___ Excerpt provided ___
Structural data were obtained from NSF-funded StEER and GEER reconnaissance datasets (Kijewski-Correa et al., 2018a; Kijewski-Correa et al., 2018b; Roueche et al., 2018; 2020; 2021). These datasets contain building-specific, qualitative damage ratings for buildings throughout the respective hurricane impact areas in addition to each building’s structural parameters: number of stories (integer, where 1.5 indicates a second story over part of the house), roof shape (where the primary shape covers the majority of the house and secondary, if any, covers the remainder), wall structure (structural wall framing material or combination of materials), wall cladding (outermost wall covering material, where the primary is the predominant material and secondary, if any, are other claddings present on the building), large door presence (typically a garage door), roof system (roof framing material), roof cover (outermost covering material on the roof), building age, and first-floor elevation (relative to ground elevation). Table 1 provides a comprehensive list of 11 structural features, including the data type associated with each variable, the classes within each discrete variable, and descriptive statistics for each continuous variable. Supplementary Figures S12–S22 show the distribution of all structural features and the construction patterns of the four regions (Galveston, Texas, Florida Peninsula and Keys, Florida Panhandle, and Southwest Louisiana). The Southwest Louisiana region affected by Hurricane Laura exhibits more skewed data distribution compared to the other regions, indicating a more homogeneous construction pattern (Supplementary Figures S12D–S22D). Additionally, secondary roof shape and wall cladding for three regions (except the Southwest Louisiana region) exhibit a more homogeneous construction pattern than primary roof shape and wall cladding (Supplementary Figures S13–S17).

Table 1

Table 1. Structural features and their characteristics.
___ Data to examine ___
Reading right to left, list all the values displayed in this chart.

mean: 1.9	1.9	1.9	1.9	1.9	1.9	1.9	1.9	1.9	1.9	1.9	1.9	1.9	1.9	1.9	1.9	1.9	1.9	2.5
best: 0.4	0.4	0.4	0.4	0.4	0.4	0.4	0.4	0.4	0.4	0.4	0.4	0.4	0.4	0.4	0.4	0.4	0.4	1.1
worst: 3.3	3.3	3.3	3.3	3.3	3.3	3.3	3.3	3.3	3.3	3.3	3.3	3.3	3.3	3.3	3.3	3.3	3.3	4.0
___
___ Data to examine ___
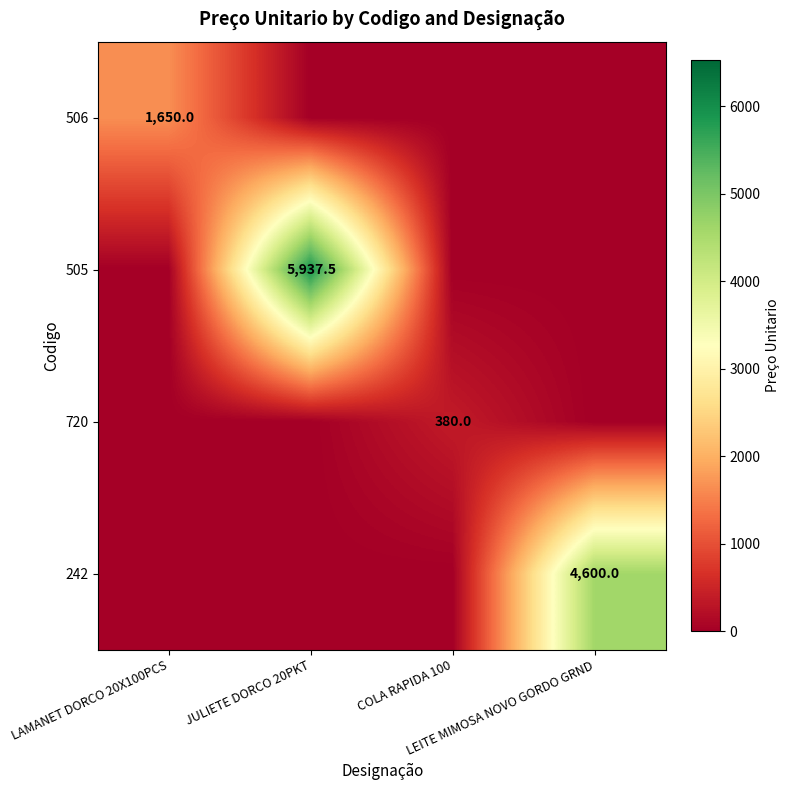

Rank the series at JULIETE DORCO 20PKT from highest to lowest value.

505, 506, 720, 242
___
#### Apply what you read:
(1) Reproduce the excerpt on hurricane reconnaissance structural data word for word, in full.
(2) From the listing above, put only the lines beginning with the line containing "Rank the series" and continuing through the line containing "505, 506, 720, 242" into a Markdown table with columns titled Row and Line. Skip any blank lines.

#### Expected responses:
(1)
Structural data were obtained from NSF-funded StEER and GEER reconnaissance datasets (Kijewski-Correa et al., 2018a; Kijewski-Correa et al., 2018b; Roueche et al., 2018; 2020; 2021). These datasets contain building-specific, qualitative damage ratings for buildings throughout the respective hurricane impact areas in addition to each building’s structural parameters: number of stories (integer, where 1.5 indicates a second story over part of the house), roof shape (where the primary shape covers the majority of the house and secondary, if any, covers the remainder), wall structure (structural wall framing material or combination of materials), wall cladding (outermost wall covering material, where the primary is the predominant material and secondary, if any, are other claddings present on the building), large door presence (typically a garage door), roof system (roof framing material), roof cover (outermost covering material on the roof), building age, and first-floor elevation (relative to ground elevation). Table 1 provides a comprehensive list of 11 structural features, including the data type associated with each variable, the classes within each discrete variable, and descriptive statistics for each continuous variable. Supplementary Figures S12–S22 show the distribution of all structural features and the construction patterns of the four regions (Galveston, Texas, Florida Peninsula and Keys, Florida Panhandle, and Southwest Louisiana). The Southwest Louisiana region affected by Hurricane Laura exhibits more skewed data distribution compared to the other regions, indicating a more homogeneous construction pattern (Supplementary Figures S12D–S22D). Additionally, secondary roof shape and wall cladding for three regions (except the Southwest Louisiana region) exhibit a more homogeneous construction pattern than primary roof shape and wall cladding (Supplementary Figures S13–S17).

Table 1

Table 1. Structural features and their characteristics.

(2)
| Row | Line |
|---|---|
| 1 | Rank the series at JULIETE DORCO 20PKT from highest to lowest value. |
| 2 | 505, 506, 720, 242 |